• [SUPPLIED MATERIAL]:
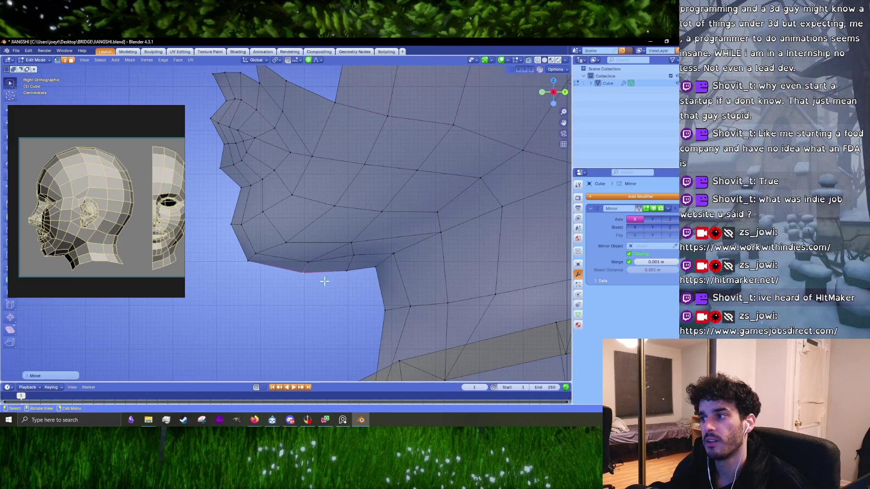
left_click_drag(346, 264, 346, 262)
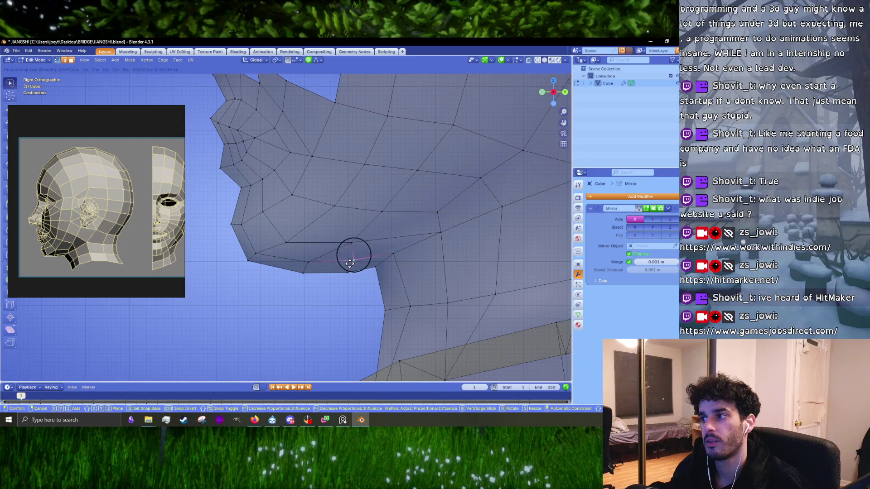
left_click(307, 263)
left_click(279, 257)
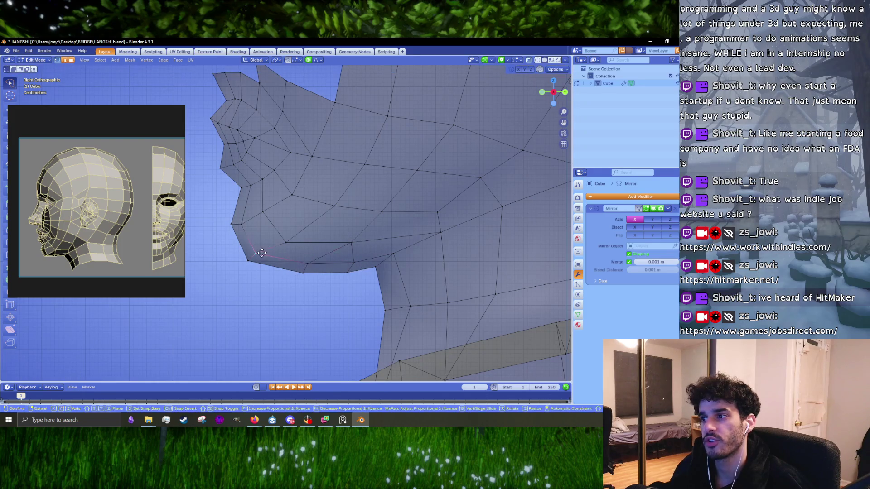
left_click(305, 272)
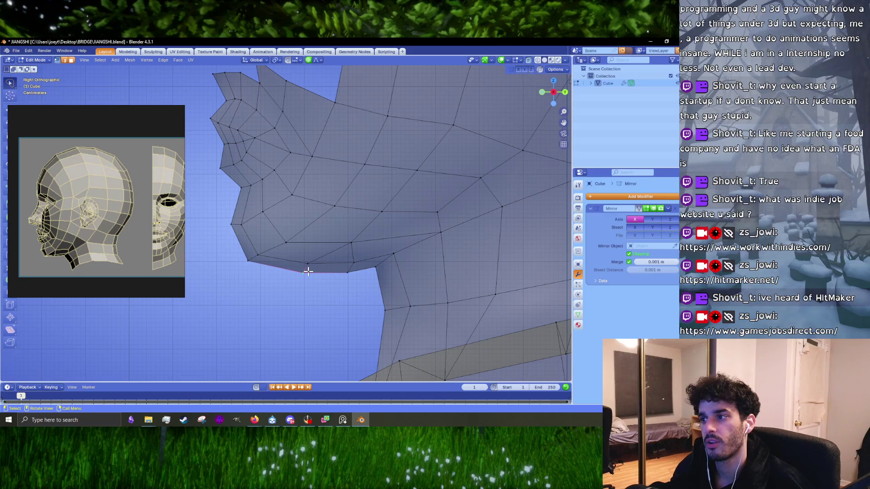
left_click_drag(308, 271, 304, 272)
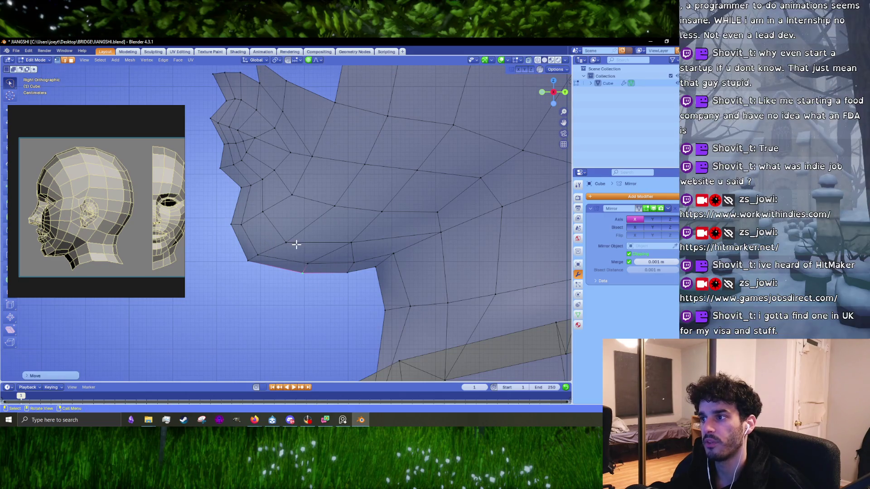
left_click(249, 259)
left_click(236, 227, "shift")
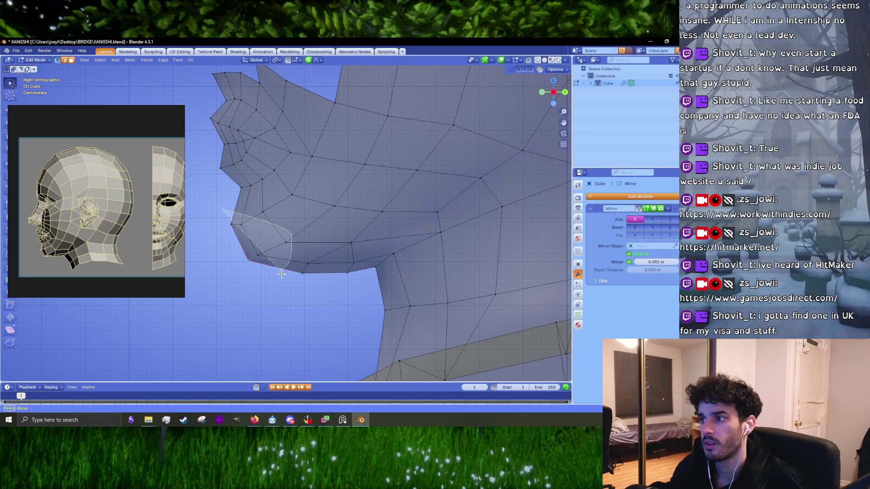
scroll(253, 229, "down", 3)
scroll(318, 251, "up", 3)
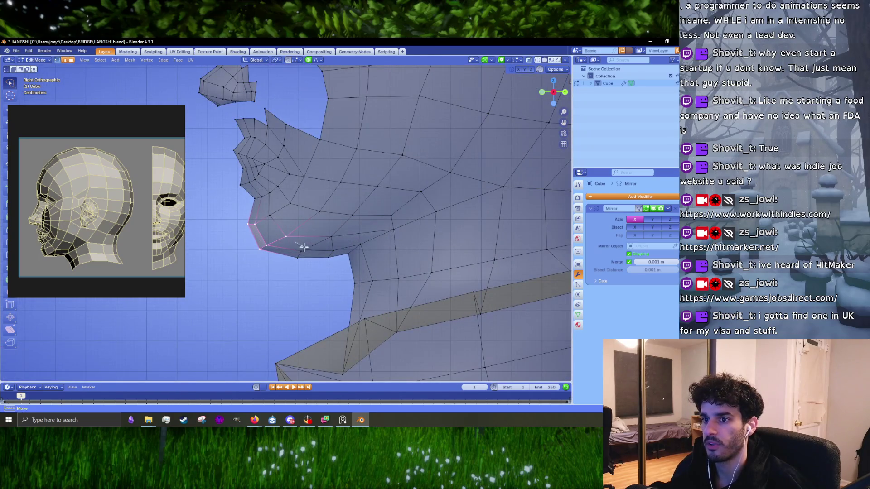
- Soft-move the jaw edges with proportional editing to smooth the chin-to-neck line
left_click(300, 253)
key("g")
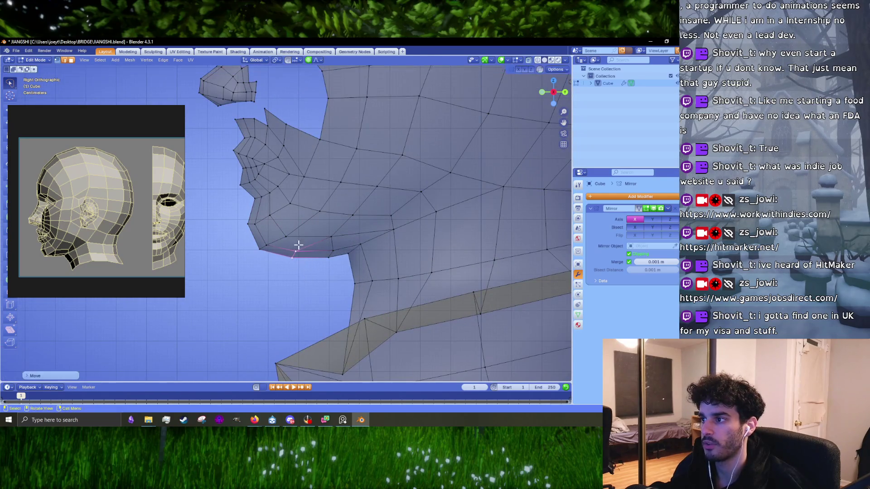
key("o")
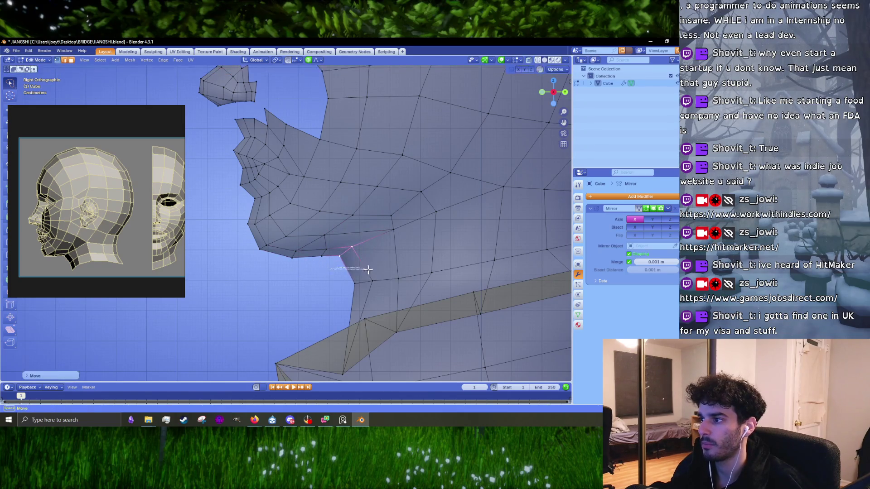
left_click(335, 298)
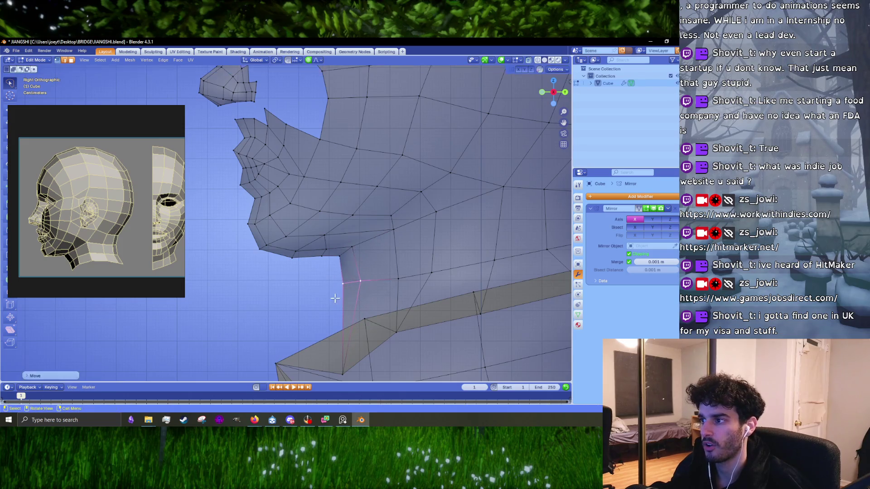
left_click(300, 236, "alt")
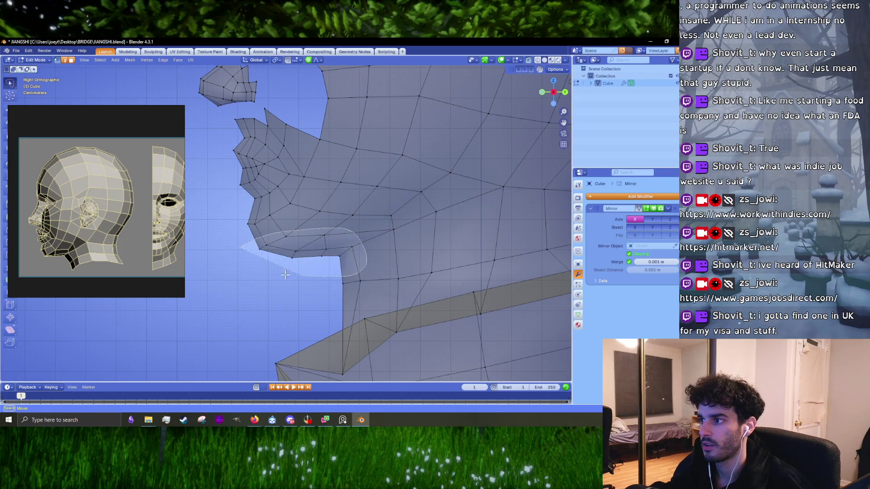
key("g")
left_click(336, 268)
scroll(335, 265, "down", 2)
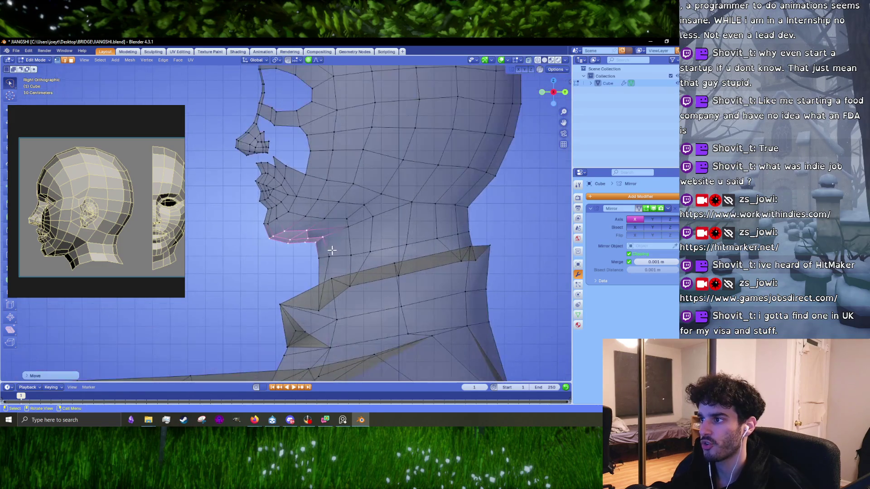
- Select the jaw-and-neck vertex loop and move it to reshape the jaw
scroll(335, 263, "up", 1)
left_click(340, 240, "alt")
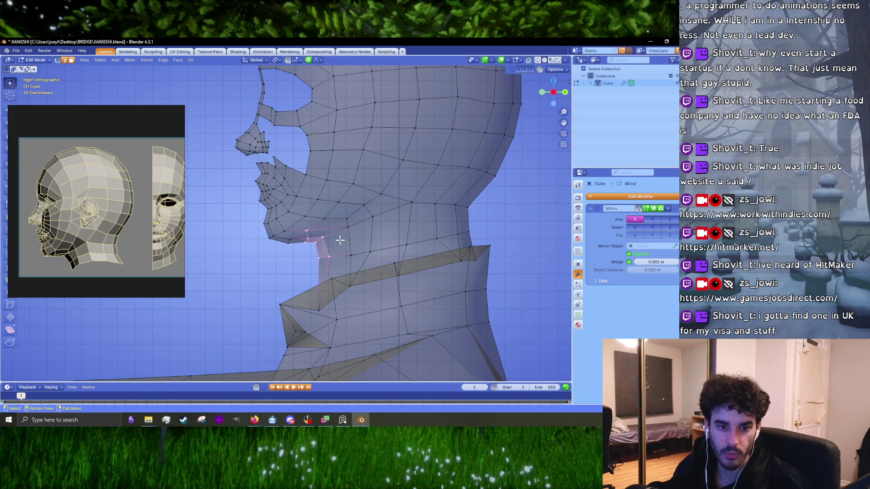
scroll(347, 266, "up", 4)
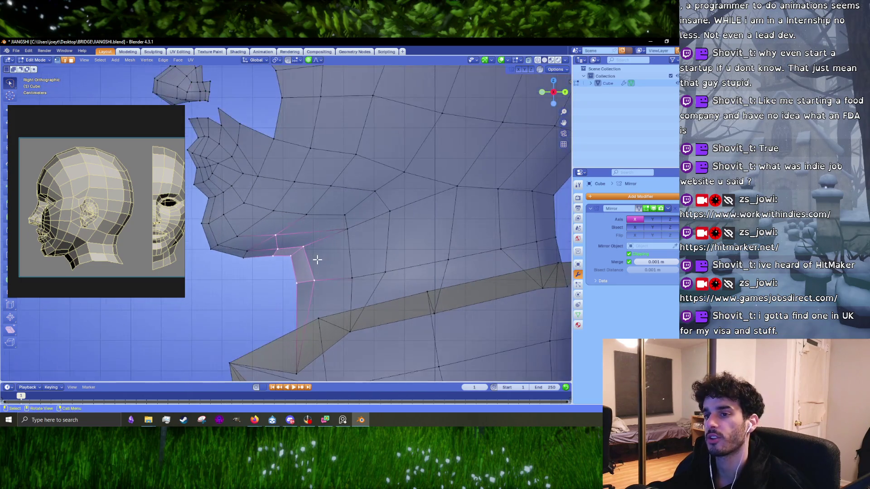
key("g")
left_click(311, 254)
- Soft-move the jaw-neck corner vertex with proportional falloff to round the corner
mouse_move(319, 248)
right_mouse_down("ctrl")
mouse_move(325, 271)
mouse_move(296, 288)
right_mouse_up("ctrl")
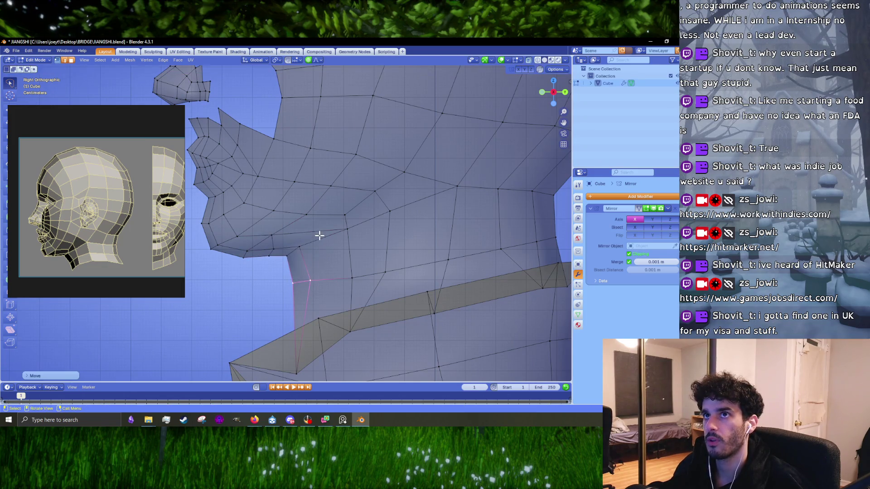
left_click(299, 247)
scroll(299, 242, "up", 2)
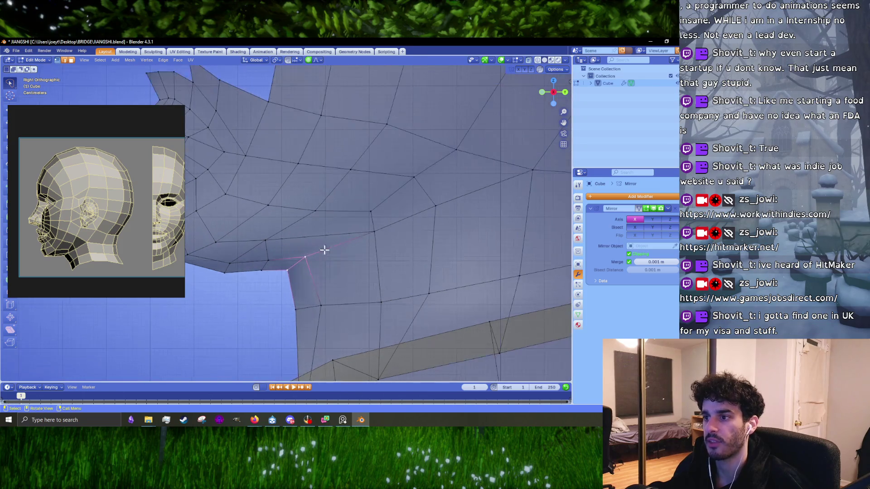
key("g")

• [EXERCISE BRIEF]:
The listing above must be retyped word for word, without the pictures.

• [TASK ANSWER]:
left_click_drag(346, 264, 346, 262)
left_click(307, 263)
left_click(279, 257)
left_click(305, 272)
left_click_drag(308, 271, 304, 272)
left_click(249, 259)
left_click(236, 227, "shift")
scroll(253, 229, "down", 3)
scroll(318, 251, "up", 3)
- Soft-move the jaw edges with proportional editing to smooth the chin-to-neck line
left_click(300, 253)
key("g")
key("o")
left_click(335, 298)
left_click(300, 236, "alt")
key("g")
left_click(336, 268)
scroll(335, 265, "down", 2)
- Select the jaw-and-neck vertex loop and move it to reshape the jaw
scroll(335, 263, "up", 1)
left_click(340, 240, "alt")
scroll(347, 266, "up", 4)
key("g")
left_click(311, 254)
- Soft-move the jaw-neck corner vertex with proportional falloff to round the corner
mouse_move(319, 248)
right_mouse_down("ctrl")
mouse_move(325, 271)
mouse_move(296, 288)
right_mouse_up("ctrl")
left_click(299, 247)
scroll(299, 242, "up", 2)
key("g")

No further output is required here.